▸ **DOCUMENT PASSAGE**
-*-*-
If it is a broken cpu/memory, it must be related in some sense to OS-13.2, because I am running this computer since OS-13.1 without any issue and it happened immediately after upgrading.
FWIW, the SSE2 bug was https://bugzilla.opensuse.org/show_bug.cgi?id=889714 You may want to install memtest and reboot to run it from the boot menu: sudo zypper in memtest86+
Ok, I have made the memtest, and it completed without errors.
What can also be done to further trace this down: issue on the shell before the crashing commands: ulimit -c unlimited On crash this will produce a "core" file which you can attach here and one can use it (with debuginfo packages) to locate the faulty instruction
OK, I will try it with ulimit, here is another command with this issue: /sbin/service: line 68: 15282 Illegal instruction systemctl "$2" --full "$1.service" which has appeared while using zypper up.
May be it is related to suspend/resume cycles? I have observed, if I do not suspend the computer, those errors actually do not appear. My computer is 24/7 on and after 7 days without suspending, everything works pretty well. As soon as I resume, the error appears within a few hours/minutes (depends on workload). This is more or less reproduce able. M
Is that suspend-to-RAM or suspend-to-disk? Can you try out the other variant to see if that also causes this problem? The command is s2ram or s2disk (needing some setup in /etc/suspend.conf) My guess is that the problem is somewhere between the hardware, ACPI and the kernel maybe with some corruption of memory happening. To give us a better idea about the hardware, please attach the output of dmidecode
Created attachment 614512 [details] dmidecode.txt
It is s2ram where problem appears. I have: su-wptnb8 /root: free total used free shared buffers cached Mem: 16371812 11054944 5316868 274136 544536 6035040 -/+ buffers/cache: 4475368 11896444 Swap: 4192252 0 4192252 Attached is the dmidecode-output as a file.
Could you enable the core dump generation and analyze where it crashes? This should be the first step.
I see the same issue on my home machine, similar CPU, same microcode level and stepping: cpu family : 6 model : 60 model name : Intel(R) Core(TM) i5-4570 CPU @ 3.20GHz stepping : 3 microcode : 0x1c Definitely corelated with suspend to RAM. I'll enable core dump writing now.
Created attachment 616798 [details] core file of a crashed "okular" binary after s2ram Funny enough, it will start flawlessly on the second attempt...
This behaviour actually does happen for all commands you issue. On console you have to type sometimes two or three times and eventually it works. Ans sometimes you have two click more on okular or other apps.
(In reply to Joerg Reuter from comment #15) > I see the same issue on my home machine, similar CPU, same microcode level > and stepping: > > cpu family : 6 > model : 60 > model name : Intel(R) Core(TM) i5-4570 CPU @ 3.20GHz > stepping : 3 > microcode : 0x1c > > Definitely corelated with suspend to RAM. I'll enable core dump writing now. Hrm, relevant with microcode? What if you downgrade/upgrade ucode-intel package? I suspected drm/i915 problem at first, but it was about S4 in the past...
I've now removed the ucode-intel package, recreated the initrd (IIRC the microcode gets loaded from there, but I may be mistaken), rebooted, lo and behold: microcode 0x16 as loaded by the BIOS does NOT seem to show this behaviour after each of two suspended sessions. So this appears to be microcode related, indeed.
-*-*-
▸ **REQUEST**
From the bug report thread, return the stretch from "If it is a broken" through "using zypper up." word for word.

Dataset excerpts
-*-*-
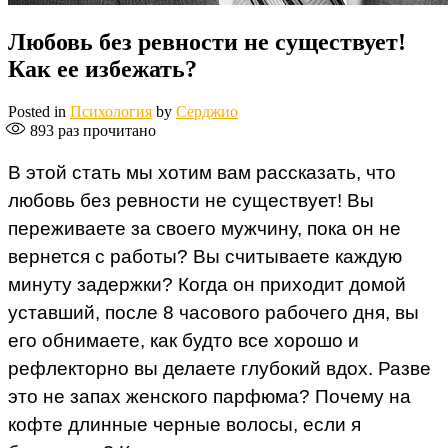
Любовь без ревности не существует!
Как ее избежать?
Posted in
Психология
by
Серджио
893
раз прочитано
В этой стать мы хотим вам рассказать, что
любовь без ревности не существует! Вы
переживаете за своего мужчину, пока он не
вернется с работы? Вы считываете каждую
минуту задержки? Когда он приходит домой
уставший, после 8 часового рабочего дня, вы
его обнимаете, как будто все хорошо и
рефлекторно вы делаете глубокий вдох. Разве
это не запах женского парфюма? Почему на
кофте длинные черные волосы, если я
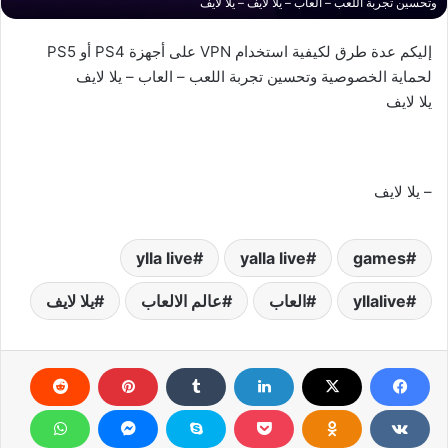
وتحسين تجربة اللعب – العاب – يلا لايف – يلا لايف
إليكم عدة طرق لكيفية استخدام VPN على أجهزة PS4 أو PS5
لحماية الخصوصية وتحسين تجربة اللعب – العاب – يلا لايف
يلا لايف
– يلا لايف
ylla live
yalla live
games
yllalive
العاب
عالم الالعاب
يلا لايف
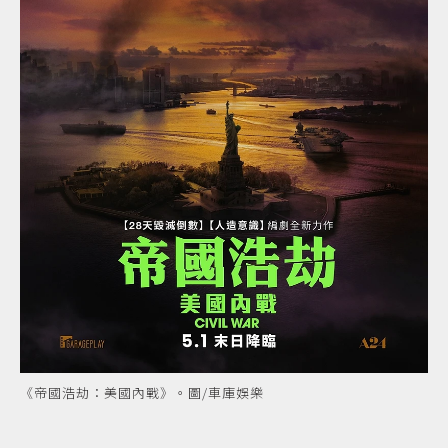
《帝國浩劫：美國內戰》。圖/車庫娛樂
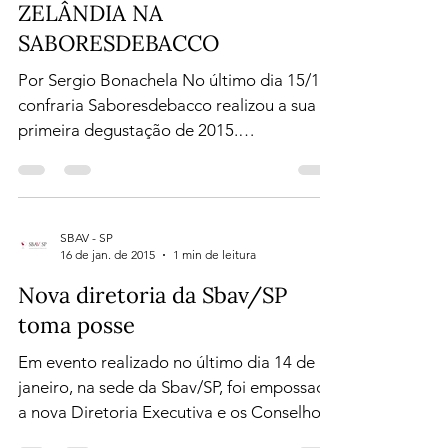
19 de jan. de 2015
3 min de leitura
SAUVIGNON BLANC DA NOVA
ZELÂNDIA NA
SABORESDEBACCO
Por Sergio Bonachela No último dia 15/1 a
confraria Saboresdebacco realizou a sua
primeira degustação de 2015.
Considerando o calor...
SBAV - SP
16 de jan. de 2015
1 min de leitura
Nova diretoria da Sbav/SP
toma posse
Em evento realizado no último dia 14 de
-*-*-
▸ **SOLUTION TO THIS PROBLEM**
If it is a broken cpu/memory, it must be related in some sense to OS-13.2, because I am running this computer since OS-13.1 without any issue and it happened immediately after upgrading.
FWIW, the SSE2 bug was https://bugzilla.opensuse.org/show_bug.cgi?id=889714 You may want to install memtest and reboot to run it from the boot menu: sudo zypper in memtest86+
Ok, I have made the memtest, and it completed without errors.
What can also be done to further trace this down: issue on the shell before the crashing commands: ulimit -c unlimited On crash this will produce a "core" file which you can attach here and one can use it (with debuginfo packages) to locate the faulty instruction
OK, I will try it with ulimit, here is another command with this issue: /sbin/service: line 68: 15282 Illegal instruction systemctl "$2" --full "$1.service" which has appeared while using zypper up.